** Excerpted records follows **

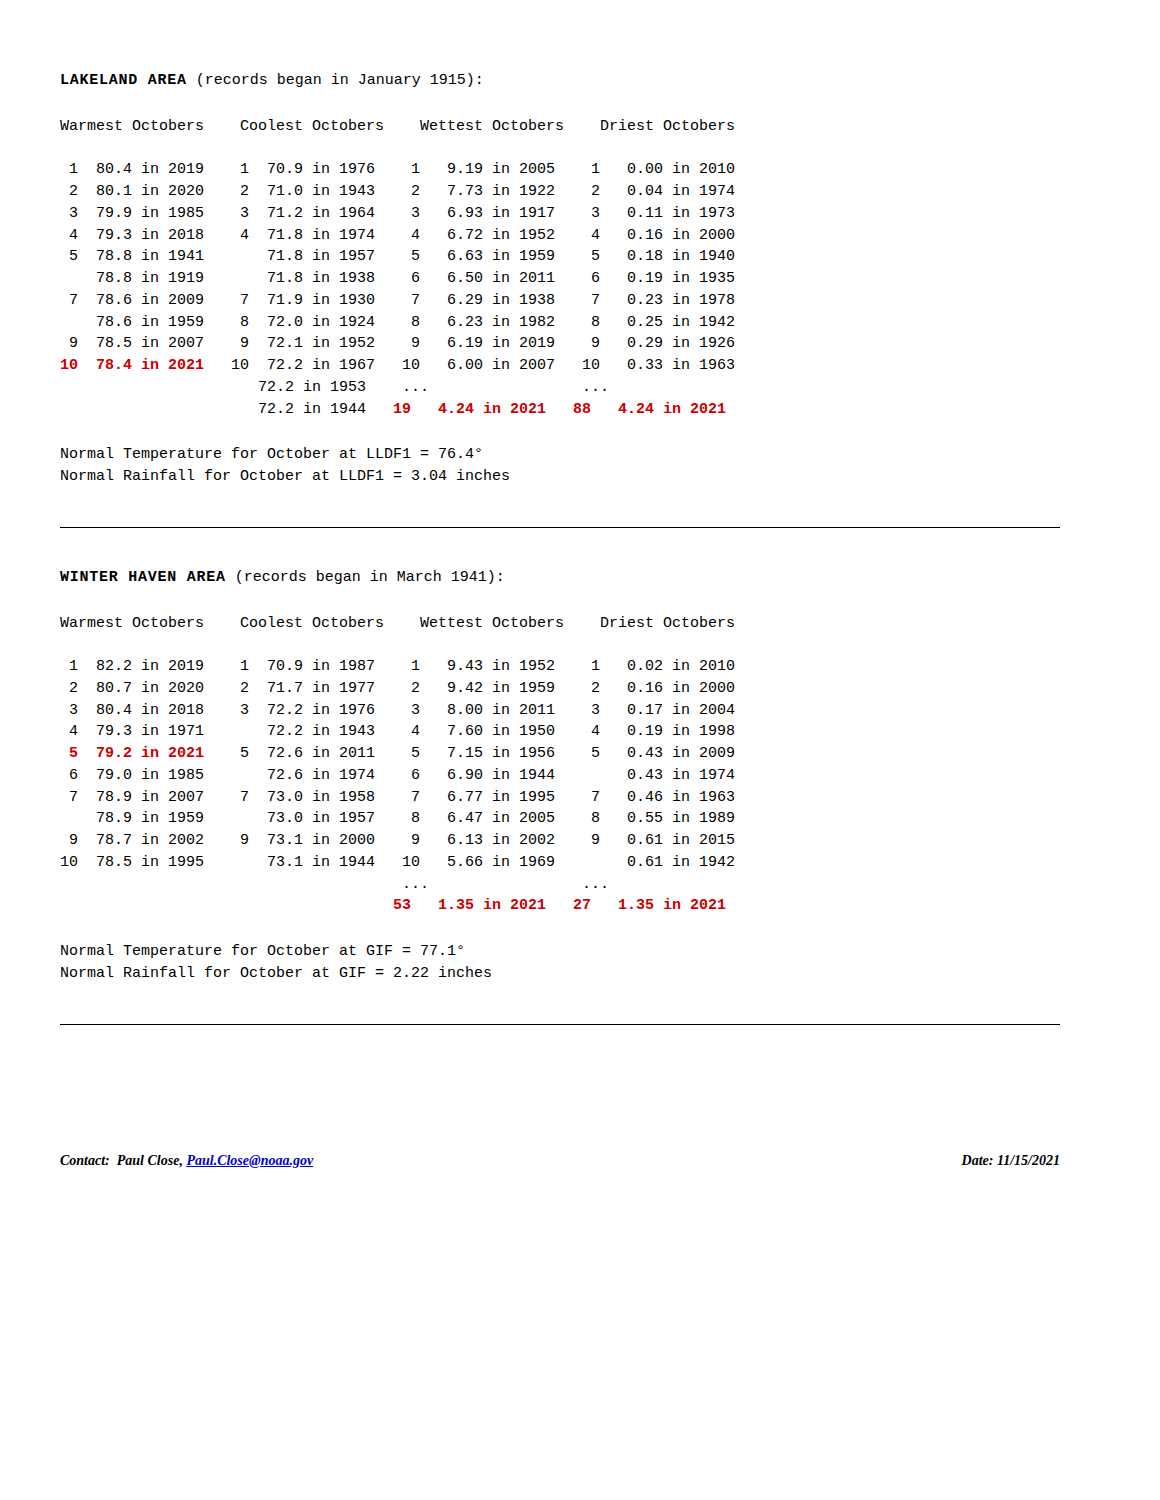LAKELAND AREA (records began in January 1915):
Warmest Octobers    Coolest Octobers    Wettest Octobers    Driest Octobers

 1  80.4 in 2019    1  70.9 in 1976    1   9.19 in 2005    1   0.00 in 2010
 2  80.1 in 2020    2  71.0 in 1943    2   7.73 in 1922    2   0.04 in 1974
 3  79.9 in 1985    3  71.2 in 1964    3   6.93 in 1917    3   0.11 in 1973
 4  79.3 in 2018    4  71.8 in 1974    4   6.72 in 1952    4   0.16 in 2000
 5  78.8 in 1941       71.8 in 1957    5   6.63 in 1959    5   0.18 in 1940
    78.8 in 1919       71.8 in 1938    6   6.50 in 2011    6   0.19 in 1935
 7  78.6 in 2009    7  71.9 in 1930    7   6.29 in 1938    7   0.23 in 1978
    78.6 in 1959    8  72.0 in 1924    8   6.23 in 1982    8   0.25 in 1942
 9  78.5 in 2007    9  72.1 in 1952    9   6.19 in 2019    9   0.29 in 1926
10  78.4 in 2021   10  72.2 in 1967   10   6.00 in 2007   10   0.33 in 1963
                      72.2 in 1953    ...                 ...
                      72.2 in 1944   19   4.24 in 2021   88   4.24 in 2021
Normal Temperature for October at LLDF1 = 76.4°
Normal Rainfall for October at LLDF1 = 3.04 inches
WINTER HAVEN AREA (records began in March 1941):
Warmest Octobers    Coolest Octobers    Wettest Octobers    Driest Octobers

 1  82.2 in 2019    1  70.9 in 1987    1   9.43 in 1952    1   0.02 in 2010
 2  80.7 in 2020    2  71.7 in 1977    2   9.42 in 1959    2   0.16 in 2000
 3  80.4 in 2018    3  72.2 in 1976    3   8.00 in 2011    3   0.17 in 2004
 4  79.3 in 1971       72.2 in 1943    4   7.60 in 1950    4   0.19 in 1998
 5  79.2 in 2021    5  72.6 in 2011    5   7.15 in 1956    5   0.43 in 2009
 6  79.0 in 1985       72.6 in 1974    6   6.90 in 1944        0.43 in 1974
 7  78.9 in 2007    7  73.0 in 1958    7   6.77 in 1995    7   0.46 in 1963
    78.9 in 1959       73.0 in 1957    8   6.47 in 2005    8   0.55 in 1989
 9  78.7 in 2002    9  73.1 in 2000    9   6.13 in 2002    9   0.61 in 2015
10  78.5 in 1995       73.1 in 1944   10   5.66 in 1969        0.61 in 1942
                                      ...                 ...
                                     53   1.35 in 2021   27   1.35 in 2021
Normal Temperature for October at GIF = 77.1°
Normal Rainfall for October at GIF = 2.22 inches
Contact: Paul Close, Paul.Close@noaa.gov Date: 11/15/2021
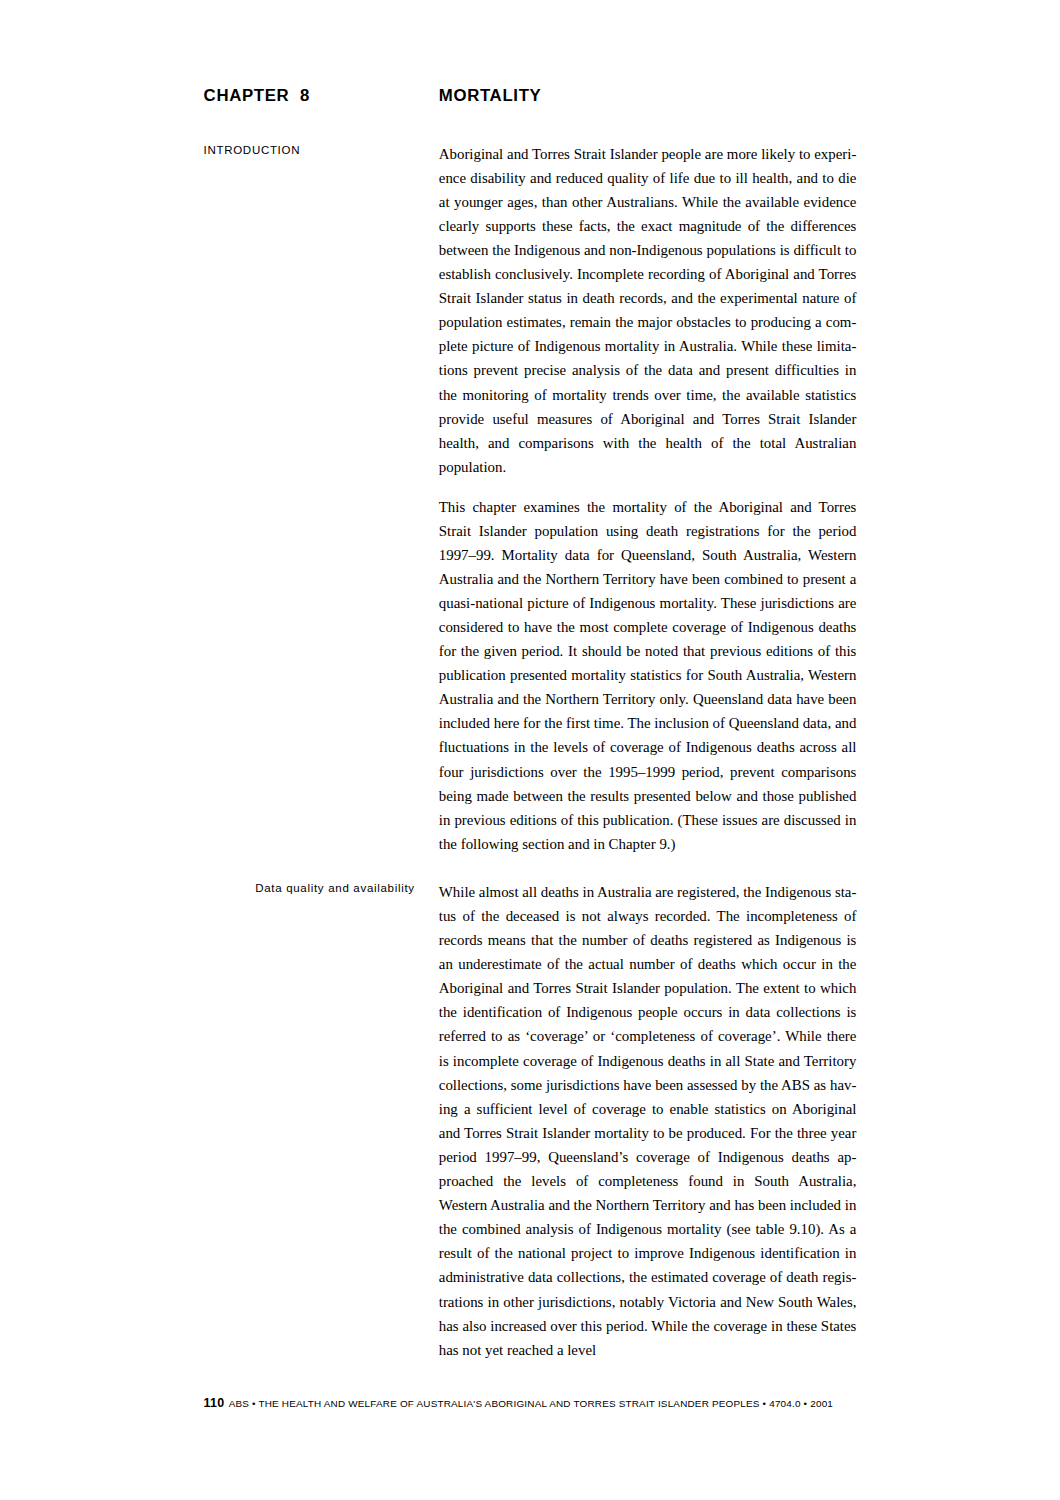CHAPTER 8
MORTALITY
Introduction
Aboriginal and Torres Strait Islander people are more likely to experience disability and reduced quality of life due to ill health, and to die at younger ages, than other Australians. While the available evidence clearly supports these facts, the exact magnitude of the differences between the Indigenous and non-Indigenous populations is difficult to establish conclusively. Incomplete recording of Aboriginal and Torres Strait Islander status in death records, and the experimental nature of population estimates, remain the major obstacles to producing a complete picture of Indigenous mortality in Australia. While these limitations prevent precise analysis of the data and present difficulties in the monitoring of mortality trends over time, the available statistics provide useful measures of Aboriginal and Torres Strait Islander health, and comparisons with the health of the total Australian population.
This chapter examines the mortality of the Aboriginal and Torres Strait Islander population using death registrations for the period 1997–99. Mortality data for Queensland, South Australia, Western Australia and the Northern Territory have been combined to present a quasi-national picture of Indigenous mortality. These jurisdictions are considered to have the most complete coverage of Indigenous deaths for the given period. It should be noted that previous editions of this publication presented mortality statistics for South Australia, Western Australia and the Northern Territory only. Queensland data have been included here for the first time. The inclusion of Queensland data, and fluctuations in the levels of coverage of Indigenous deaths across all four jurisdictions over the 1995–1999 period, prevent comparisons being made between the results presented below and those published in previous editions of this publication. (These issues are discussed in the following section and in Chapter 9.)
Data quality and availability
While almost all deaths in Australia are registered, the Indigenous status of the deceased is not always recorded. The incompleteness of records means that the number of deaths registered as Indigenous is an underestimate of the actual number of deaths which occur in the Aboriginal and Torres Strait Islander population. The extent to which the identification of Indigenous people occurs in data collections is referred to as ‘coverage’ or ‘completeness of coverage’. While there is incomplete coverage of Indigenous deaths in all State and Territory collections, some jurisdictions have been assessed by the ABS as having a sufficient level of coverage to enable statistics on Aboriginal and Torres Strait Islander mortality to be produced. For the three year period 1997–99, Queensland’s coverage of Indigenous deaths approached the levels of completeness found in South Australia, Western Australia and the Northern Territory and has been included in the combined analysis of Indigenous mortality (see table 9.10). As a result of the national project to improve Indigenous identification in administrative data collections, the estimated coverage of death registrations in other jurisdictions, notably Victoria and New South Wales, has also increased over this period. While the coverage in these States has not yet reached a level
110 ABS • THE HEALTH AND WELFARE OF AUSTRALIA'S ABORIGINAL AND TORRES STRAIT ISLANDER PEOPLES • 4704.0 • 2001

** End of Excerpted records **

- **Activity**:
When you reach the line with "Normal Rainfall for October at GIF" in the records above, start writing out each line exactly, and stop after the line with "Introduction". Pictures stay out.

- **Exercise output**:
Normal Rainfall for October at GIF = 2.22 inches
Contact: Paul Close, Paul.Close@noaa.gov Date: 11/15/2021
CHAPTER 8
MORTALITY
Introduction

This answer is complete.